Work task.
Copy the listing that follows exactly. Its pictures do not belong in the copy.
···
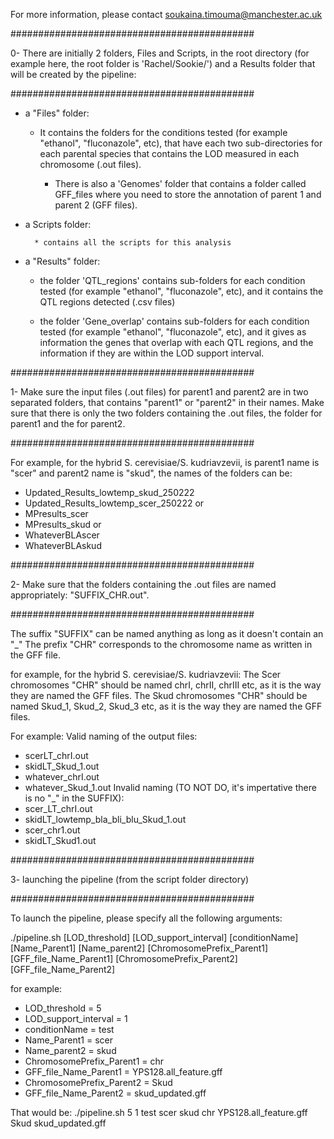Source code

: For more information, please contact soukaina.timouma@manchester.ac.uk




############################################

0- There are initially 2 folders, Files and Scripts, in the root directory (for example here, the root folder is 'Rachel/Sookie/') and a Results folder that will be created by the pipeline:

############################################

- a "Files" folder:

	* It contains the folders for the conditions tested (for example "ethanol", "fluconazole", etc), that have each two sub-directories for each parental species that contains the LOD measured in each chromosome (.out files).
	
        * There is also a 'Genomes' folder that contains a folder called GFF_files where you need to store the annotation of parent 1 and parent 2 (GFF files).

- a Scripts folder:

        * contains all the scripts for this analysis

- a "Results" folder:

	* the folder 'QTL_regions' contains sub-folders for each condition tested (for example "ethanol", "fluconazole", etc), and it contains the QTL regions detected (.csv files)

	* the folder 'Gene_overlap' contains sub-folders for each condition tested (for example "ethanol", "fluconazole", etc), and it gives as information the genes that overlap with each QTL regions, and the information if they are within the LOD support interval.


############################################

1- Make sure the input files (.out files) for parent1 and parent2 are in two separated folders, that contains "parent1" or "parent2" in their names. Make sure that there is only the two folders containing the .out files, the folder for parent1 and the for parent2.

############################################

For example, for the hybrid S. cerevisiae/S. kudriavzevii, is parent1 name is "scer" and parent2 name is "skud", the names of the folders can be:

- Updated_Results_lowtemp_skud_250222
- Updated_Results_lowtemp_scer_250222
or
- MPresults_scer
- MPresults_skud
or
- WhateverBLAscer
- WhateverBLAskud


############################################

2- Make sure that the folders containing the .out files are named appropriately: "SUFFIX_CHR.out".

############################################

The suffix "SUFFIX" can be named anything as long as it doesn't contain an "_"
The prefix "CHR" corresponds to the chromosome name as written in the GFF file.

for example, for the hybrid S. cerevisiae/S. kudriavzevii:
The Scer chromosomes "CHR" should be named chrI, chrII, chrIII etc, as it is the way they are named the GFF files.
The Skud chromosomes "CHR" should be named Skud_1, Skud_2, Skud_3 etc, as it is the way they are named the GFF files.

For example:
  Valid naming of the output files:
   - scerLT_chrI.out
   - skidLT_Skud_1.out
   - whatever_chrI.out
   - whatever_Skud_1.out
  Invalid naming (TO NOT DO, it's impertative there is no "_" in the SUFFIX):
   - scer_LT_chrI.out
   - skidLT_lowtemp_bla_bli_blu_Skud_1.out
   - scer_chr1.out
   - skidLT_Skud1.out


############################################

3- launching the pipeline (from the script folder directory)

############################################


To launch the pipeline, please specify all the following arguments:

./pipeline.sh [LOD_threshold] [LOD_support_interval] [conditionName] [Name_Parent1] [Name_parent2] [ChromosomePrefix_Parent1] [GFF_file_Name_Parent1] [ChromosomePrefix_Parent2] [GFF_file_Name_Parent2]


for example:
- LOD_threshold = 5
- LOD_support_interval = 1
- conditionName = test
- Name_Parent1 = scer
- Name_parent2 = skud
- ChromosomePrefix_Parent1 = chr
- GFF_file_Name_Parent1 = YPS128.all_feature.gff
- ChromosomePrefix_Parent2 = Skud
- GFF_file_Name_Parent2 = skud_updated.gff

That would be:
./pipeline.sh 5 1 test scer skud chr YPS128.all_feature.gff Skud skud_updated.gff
···
Written response.
Source code

: For more information, please contact soukaina.timouma@manchester.ac.uk




############################################

0- There are initially 2 folders, Files and Scripts, in the root directory (for example here, the root folder is 'Rachel/Sookie/') and a Results folder that will be created by the pipeline:

############################################

- a "Files" folder:

	* It contains the folders for the conditions tested (for example "ethanol", "fluconazole", etc), that have each two sub-directories for each parental species that contains the LOD measured in each chromosome (.out files).
	
        * There is also a 'Genomes' folder that contains a folder called GFF_files where you need to store the annotation of parent 1 and parent 2 (GFF files).

- a Scripts folder:

        * contains all the scripts for this analysis

- a "Results" folder:

	* the folder 'QTL_regions' contains sub-folders for each condition tested (for example "ethanol", "fluconazole", etc), and it contains the QTL regions detected (.csv files)

	* the folder 'Gene_overlap' contains sub-folders for each condition tested (for example "ethanol", "fluconazole", etc), and it gives as information the genes that overlap with each QTL regions, and the information if they are within the LOD support interval.


############################################

1- Make sure the input files (.out files) for parent1 and parent2 are in two separated folders, that contains "parent1" or "parent2" in their names. Make sure that there is only the two folders containing the .out files, the folder for parent1 and the for parent2.

############################################

For example, for the hybrid S. cerevisiae/S. kudriavzevii, is parent1 name is "scer" and parent2 name is "skud", the names of the folders can be:

- Updated_Results_lowtemp_skud_250222
- Updated_Results_lowtemp_scer_250222
or
- MPresults_scer
- MPresults_skud
or
- WhateverBLAscer
- WhateverBLAskud


############################################

2- Make sure that the folders containing the .out files are named appropriately: "SUFFIX_CHR.out".

############################################

The suffix "SUFFIX" can be named anything as long as it doesn't contain an "_"
The prefix "CHR" corresponds to the chromosome name as written in the GFF file.

for example, for the hybrid S. cerevisiae/S. kudriavzevii:
The Scer chromosomes "CHR" should be named chrI, chrII, chrIII etc, as it is the way they are named the GFF files.
The Skud chromosomes "CHR" should be named Skud_1, Skud_2, Skud_3 etc, as it is the way they are named the GFF files.

For example:
  Valid naming of the output files:
   - scerLT_chrI.out
   - skidLT_Skud_1.out
   - whatever_chrI.out
   - whatever_Skud_1.out
  Invalid naming (TO NOT DO, it's impertative there is no "_" in the SUFFIX):
   - scer_LT_chrI.out
   - skidLT_lowtemp_bla_bli_blu_Skud_1.out
   - scer_chr1.out
   - skidLT_Skud1.out


############################################

3- launching the pipeline (from the script folder directory)

############################################


To launch the pipeline, please specify all the following arguments:

./pipeline.sh [LOD_threshold] [LOD_support_interval] [conditionName] [Name_Parent1] [Name_parent2] [ChromosomePrefix_Parent1] [GFF_file_Name_Parent1] [ChromosomePrefix_Parent2] [GFF_file_Name_Parent2]


for example:
- LOD_threshold = 5
- LOD_support_interval = 1
- conditionName = test
- Name_Parent1 = scer
- Name_parent2 = skud
- ChromosomePrefix_Parent1 = chr
- GFF_file_Name_Parent1 = YPS128.all_feature.gff
- ChromosomePrefix_Parent2 = Skud
- GFF_file_Name_Parent2 = skud_updated.gff

That would be:
./pipeline.sh 5 1 test scer skud chr YPS128.all_feature.gff Skud skud_updated.gff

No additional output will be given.